1. Accessing Array Elements via Array Name

Consider the following code:

int i,a[]={3,4,5,6,7,3,7,4,4,6};
for (i=0;i<=9;i++)
{
   printf ( “%d”, a[i] );
}

Clearly, this displays the values of each element in array a.

We can also access elements like this:

int i,a[]={3,4,5,6,7,3,7,4,4,6};
for (i=0;i<=9;i++)
{
   printf ( “%d”,  *(a+i) );
}

Its result and effect are exactly the same.

2. Accessing Array Elements via Pointers

int i,*pa,a[]={3,4,5,6,7,3,7,4,4,6};
pa =a  ;// Note that array name 'a' is directly assigned to pointer 'pa'
for (i=0;i<=9;i++)
{
   printf ( “%d”, pa[i] );
}

Clearly, this also displays the values of each element in array a.

Additionally, similar to using the array name, it can also be done as follows:

int i,*pa,a[]={3,4,5,6,7,3,7,4,4,6};
pa =a;
for (i=0;i<=9;i++)
{
   printf ( “%d”, *(pa+i) );
}

Looking at pa=a (assigning the array name to a pointer) and the forms of accessing elements via array name and pointer, there seems to be no difference. From this, it appears that an array name is essentially a pointer. Are there really no differences? Yes, please continue.
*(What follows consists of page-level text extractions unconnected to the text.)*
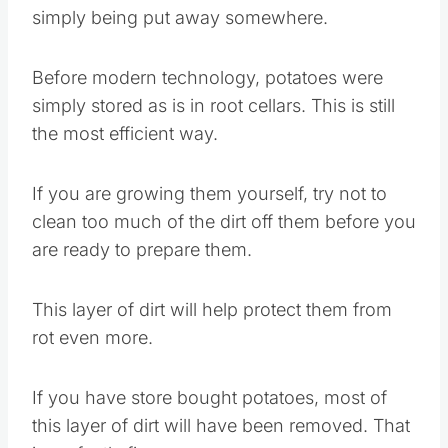
simply being put away somewhere.
Before modern technology, potatoes were
simply stored as is in root cellars. This is still
the most efficient way.
If you are growing them yourself, try not to
clean too much of the dirt off them before you
are ready to prepare them.
This layer of dirt will help protect them from
rot even more.
If you have store bought potatoes, most of
this layer of dirt will have been removed. That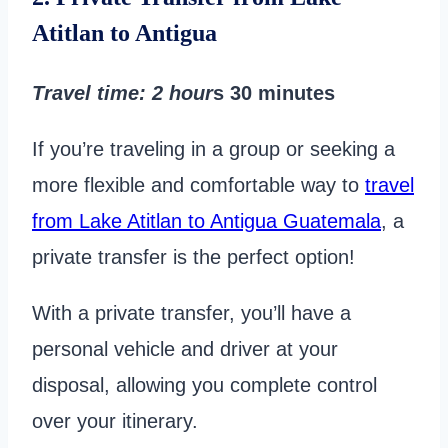
Atitlan to Antigua
Travel time
: 2 hour
s 30 minutes
If you’re traveling in a group or seeking a
more flexible and comfortable way to
travel
from Lake Atitlan to Antigua Guatemala
, a
private transfer is the perfect option!
With a private transfer, you’ll have a
personal vehicle and driver at your
disposal, allowing you complete control
over your itinerary.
3. Differences Between Array Names and Pointer Variables Consider the following code:

int i,*pa,a[]={3,4,5,6,7,3,7,4,4,6};
pa =a;
for (i=0;i<=9;i++)
{
   printf ( “%d”, *pa );
    pa++ ;  // Note here, the pointer value is modified
}

It can be seen that this code also outputs the values of each array element. However, try changing pa to a inside the {}. You will find that the program fails to compile. It seems pointers and array names are still different. In fact, the pointer above is a pointer variable, while an array name is merely a pointer constant. The difference between this code and the previous ones is that the value of pointer pa continuously increments throughout the loop; that is, the pointer's value is modified. An array name is a pointer constant, and its value cannot be modified, so operations like a++ are not allowed. In the previous sections (referring to pa[i] and *(pa+i)), the value of pointer pa remained unchanged. Therefore, the pointer variable pa and the array name a can be interchanged in those contexts.
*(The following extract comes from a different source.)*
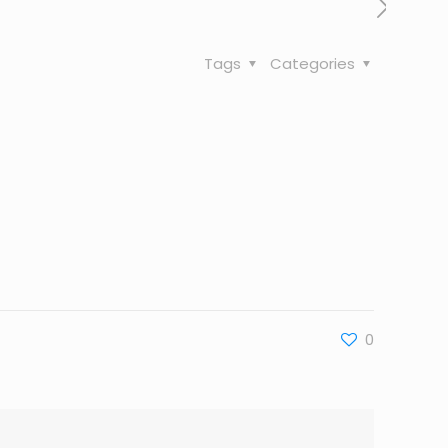
Tags
Categories
0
4. Declaring Pointer Constants Now consider the following code:

int i, a[]={3,4,5,6,7,3,7,4,4,6};
int * const pa=a;// Note the position of const: it's not const int * pa,
for (i=0;i<=9;i++)
{
   printf ( “%d”, *pa );
    pa++ ;  // Note here, the pointer value is modified
}

Will this code compile successfully? No. Because the pointer pa has been defined as a constant pointer. At this point, there is no difference from the array name a. This further illustrates that an array name is a constant pointer. However...

int * const a={3,4,5,6,7,3,7,4,4,6};// Not allowed
int a[]={3,4,5,6,7,3,7,4,4,6};// Allowed, so arrays must be initialized this way.

All the above experiments were conducted on VC6.0.